Superman & Lois: Super-Sons Jordan Elsass and Alex Garfin Look Back on Season 1

Superman & Lois, the most recent show to join the Arrowverse on The CW, has become one of the most widely-acclaimed Superman projects in recent memory. The series, which centers on Clark Kent (Tyler Hoechlin) and Lois Lane (Bitsie Tulloch) adjusting to family life in Smallville with sons Jonathan (Jordan Elsass) and Jordan (Alex Garfin) Kent, premiered last year to rave reviews and will return for a second season beginning in early 2023. The idea of Lois and Clark as parents is something that distinguishes the show from any previous live-action interpretation of the characters (assuming you don't count their illegitimate son in Superman Returns, but they didn't co-parent in that case).

The twin brothers are an invention of Superman & Lois producers; in the comics, there's just one son -- Jonathan -- and he has had super powers since he was 10, whereas in the TV series, Jon is the one without powers, and Jordan has them instead, having discovered them at around age 15, when the series began. That isn't the only difference, of course; in the comics right now, Jon is aged up into adulthood, acting as Superman while Clark is off-planet, and is set to come out as bisexual in next month's issue.

"That is the comic version of the character," Elsass told ComicBook, suggesting it's unlikely any of that story would end up in the show. "This character is a different Earth, it's a different version. There's always that possibility, but it's looking like Jonathan Kent this version is most likely straight. We don't even know if he has powers at this point."

Jordan does have powers -- something that alienated him from his parents at first. Frustrated that they had kept the secret of Clark's superhero identity from them for years, Jon and Jordan banded together to protest, but it wasn't long before the Kent family was working as a team again, with Clark helping Jordan come to grips with his new powers.

"I don't think it was [Jordan's'] social anxiety disorder that was causing him to blow up all the time at the beginning of the season," Garfin told ComicBook. "It was the fact that he was completely misunderstood by his family. We have to remember that a big theme in the beginning of the show was that Clark was an absentee parent. For better or for worse, he was doing a great, amazing things, but he still couldn't be there for his children. Jonathan was able to get along in school, and Jordan wasn't, and he just felt completely cornered by everything. It happens to all of us; we're all animals, and when you corner an animal, they go wild."

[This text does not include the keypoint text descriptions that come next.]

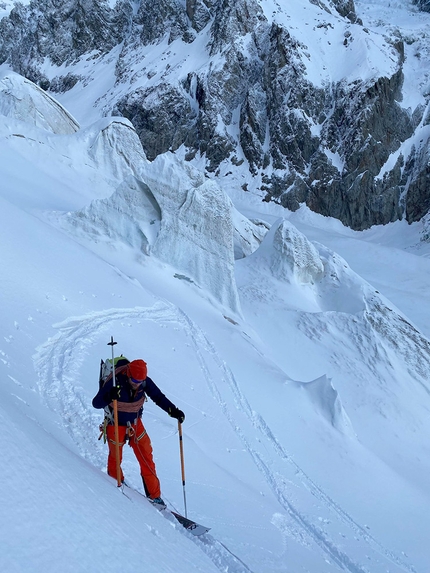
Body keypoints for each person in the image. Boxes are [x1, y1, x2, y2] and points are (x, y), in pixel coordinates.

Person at [92, 358, 185, 506]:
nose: (137, 384)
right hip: (115, 424)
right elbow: (96, 403)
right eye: (134, 381)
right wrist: (110, 396)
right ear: (128, 374)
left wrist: (173, 411)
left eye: (140, 381)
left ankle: (154, 496)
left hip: (135, 423)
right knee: (116, 457)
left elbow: (158, 397)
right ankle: (116, 484)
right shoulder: (115, 381)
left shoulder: (144, 381)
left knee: (146, 455)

While Jordan has found one of his first true friends in now-girlfriend Sarah Cushing (Inde Navarette), that won't be a magic bullet. Jordan finding his Kryptonian identity has become, maybe ironically given the recent events in the comics, kind of a coming-out metaphor. Discovering who he really is, has helped him to become happier. That doesn't make his anxiety disappear, though. It just changes the way Garfin and the writing staff approach it.

"The social anxiety disorder is still there," Garfin explained. "It is a color that we use to paint the palette of Jordan. It's not exactly the whole picture. I think Todd Helbing and all the writers did a fantastic job of making it so the pressure and the weight of that is still there."

Some other evolutions, though, do happen more rapidly. While John Henry Irons (under the nom de guerre "Captain Luthor") tried to kill Superman for the first half of last season, now that his backstory has come to light and he helped repel a Kryptonian invasion, it seems as though his relationship with the Kent boys is going to stay pretty straightforward.

"There's no question that we're, we're apprehensive of, of John Henry at first, but I think very rapidly once we discover our dad is Superman, to trust him. It's it took us time, but it sort of matures. I think Jordan and Jonathan have to grow up a little faster, and sort of learn that everything's going to be all right, even when it seems like it's not. So when Lois and Clark say that John Henry's okay, and that he's cool, I think we pretty, pretty quickly trust that."

Superman & Lois is now available on DVD, Blu-ray, and digital now. The series is also available on HBO Max, and its second season launches on The CW in January 2022.